Teaching a New Testament class on some of the “general epistles” I keep several translations with me. I will use my Nook and the Olive Tree Bible Reader to compare, take notes, etc.
While the Common English Bible certainly has a lower reading level than more “literal” translations, what continues to impress me about the CEB is it is truly a translation. They have not aimed for common language alone. It is about clarity. They don’t stretch for common language by paraphrasing.
Some word choices in 2 Peter are intriguing me.
2 Peter 2:1-4 (CEB):
1 But false prophets also arose among the people. In the same way, false teachers will come among you. They will introduce destructive opinions and deny the master who bought them, bringing quick destruction on themselves. 2 Many will follow them in their unrestrained immorality, and because of these false teachers the way of truth will be slandered. 3 In their greed they will take advantage of you with lies.

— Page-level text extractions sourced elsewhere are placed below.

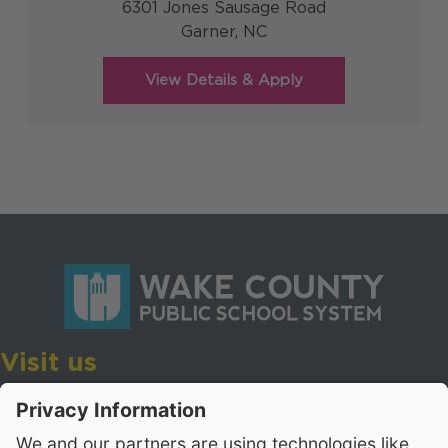
6301 Jones Sausage Road
Garner,
NC
Visit us
Wake County Public School System
Crossroads 3, 111 Corning Road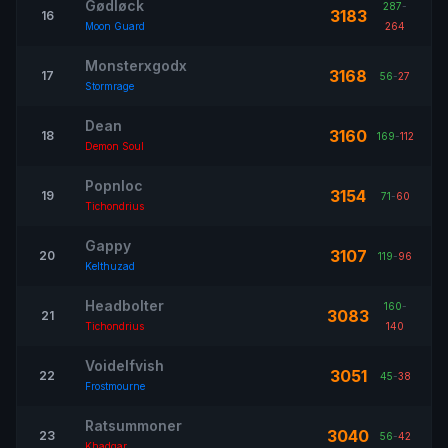
Gødløck
287
-
3183
16
Moon Guard
264
Monsterxgodx
3168
17
56
-
27
Stormrage
Dean
3160
18
169
-
112
Demon Soul
Popnloc
3154
19
71
-
60
Tichondrius
Gappy
3107
20
119
-
96
Kelthuzad
Headbolter
160
-
3083
21
Tichondrius
140
Voidelfvish
3051
22
45
-
38
Frostmourne
Ratsummoner
3040
23
56
-
42
Khadgar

The judgment pronounced against them long ago hasn’t fallen idle, nor is their destruction sleeping.
4 God didn’t spare the angels when they sinned but cast them into the lowest level of the underworld and committed them to chains of darkness, keeping them there until the judgment.

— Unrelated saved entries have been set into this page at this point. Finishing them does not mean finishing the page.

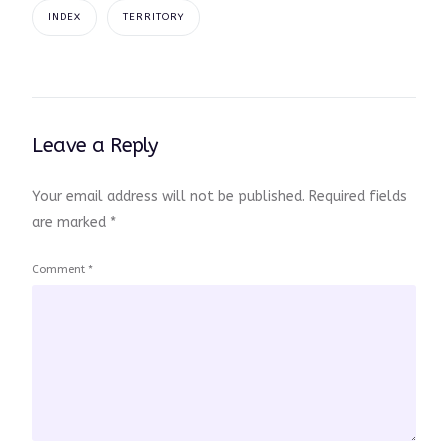
INDEX
TERRITORY
Leave a Reply
Your email address will not be published.
Required fields
are marked
*
Comment
*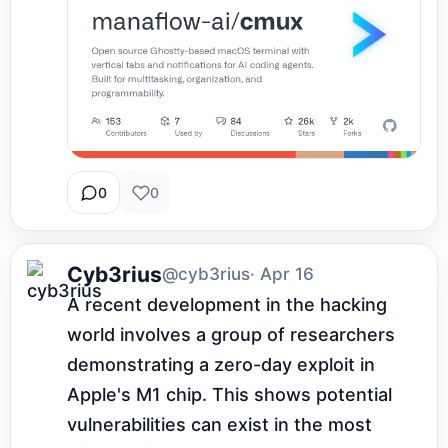
0
0
Cyb3rius
@cyb3rius
· Apr 16
A recent development in the hacking 
world involves a group of researchers 
demonstrating a zero-day exploit in 
Apple's M1 chip. This shows potential 
vulnerabilities can exist in the most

Two places specifically are interesting when compared with a more “literal” translation like the ESV:
But false prophets also arose among the people, just as there will be false teachers among you, who will secretly bring in destructive heresies, even denying the Master who bought them, bringing upon themselves swift destruction.2 And many will follow their sensuality, and because of them the way of truth will be blasphemed. 3 And in their greed they will exploit you with false words. Their condemnation from long ago is not idle, and their destruction is not asleep.

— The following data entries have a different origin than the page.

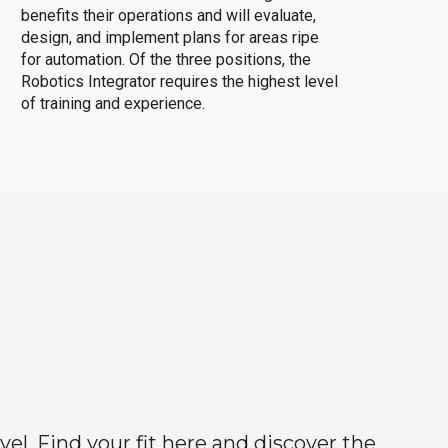
benefits their operations and will evaluate,
design, and implement plans for areas ripe
for automation. Of the three positions, the
Robotics Integrator requires the highest level
of training and experience.
el. Find your fit here and discover the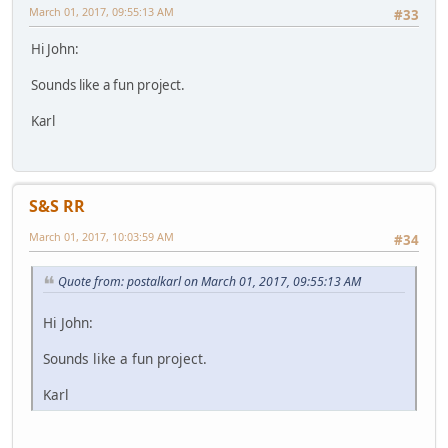
March 01, 2017, 09:55:13 AM
#33
Hi John:
Sounds like a fun project.
Karl
S&S RR
March 01, 2017, 10:03:59 AM
#34
Quote from: postalkarl on March 01, 2017, 09:55:13 AM
Hi John:
Sounds like a fun project.
Karl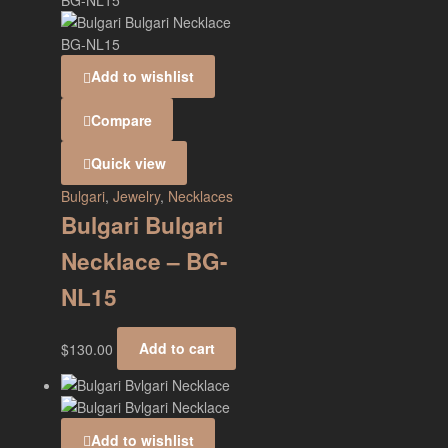
Add to wishlist
Compare
Quick view
Bulgari
,
Jewelry
,
Necklaces
Bulgari Bulgari
Necklace – BG-
NL15
$
130.00
Add to cart
Add to wishlist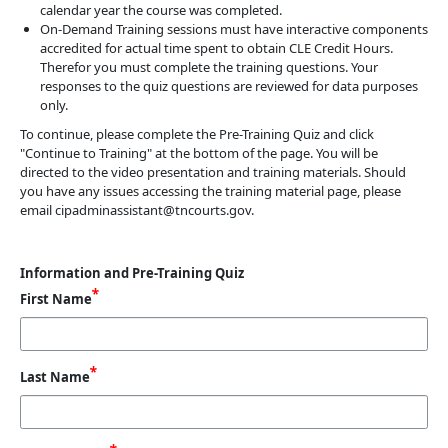
calendar year the course was completed.
On-Demand Training sessions must have interactive components
accredited for actual time spent to obtain CLE Credit Hours.
Therefor you must complete the training questions. Your
responses to the quiz questions are reviewed for data purposes
only.
To continue, please complete the Pre-Training Quiz and click
"Continue to Training" at the bottom of the page. You will be
directed to the video presentation and training materials. Should
you have any issues accessing the training material page, please
email cipadminassistant@tncourts.gov.
Information and Pre-Training Quiz
First Name
Last Name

4 For if God did not spare angels when they sinned, butcast them into hell and committed them to chains of gloomy darkness to be kept until the judgment;
The first is the phrase “destructive heresies” in v. 1 (ESV). The phrase takes the meaning of Peter a bit too far. The CEB goes with “destructive opinions” (as does the NRSV). It’s a translator’s choice, but probably staying more in line with what Peter is getting at.
The second is “hell.” That word has more permanence attache to it in our own minds (unless you’re an annihilationist, of course). Even in that sense there is the thought of finality. The ESV footnotes it, but only to use the Greek word “Tartarus.” (Well, now, THAT is helpful!)
Tartarus was a place in Greek mythology, a subterranean abyss where disobedient gods and rebellious human beings were consigned. It is not a place of permanent judgment. Thus, the New Jerusalem Bible, and CEB, using “underworld” might be a better fit.
Again, just interesting notes that keep me intrigued with the CEB. Certainly there is disagreement on which words to use in translation, but it shows me it is truly a translation. They are not trying to “dumb down” Scripture. They are really trying to communicate clearly.